Task requirements: Reproduce the entries that follow, exactly and in full.

Records for this exercise:
────────────────────
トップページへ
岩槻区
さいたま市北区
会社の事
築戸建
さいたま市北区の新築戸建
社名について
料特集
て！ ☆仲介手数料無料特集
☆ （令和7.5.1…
────────────────────
Exercise answer:
トップページへ
岩槻区
さいたま市北区
会社の事
築戸建
さいたま市北区の新築戸建
社名について
料特集
て！ ☆仲介手数料無料特集
☆ （令和7.5.1…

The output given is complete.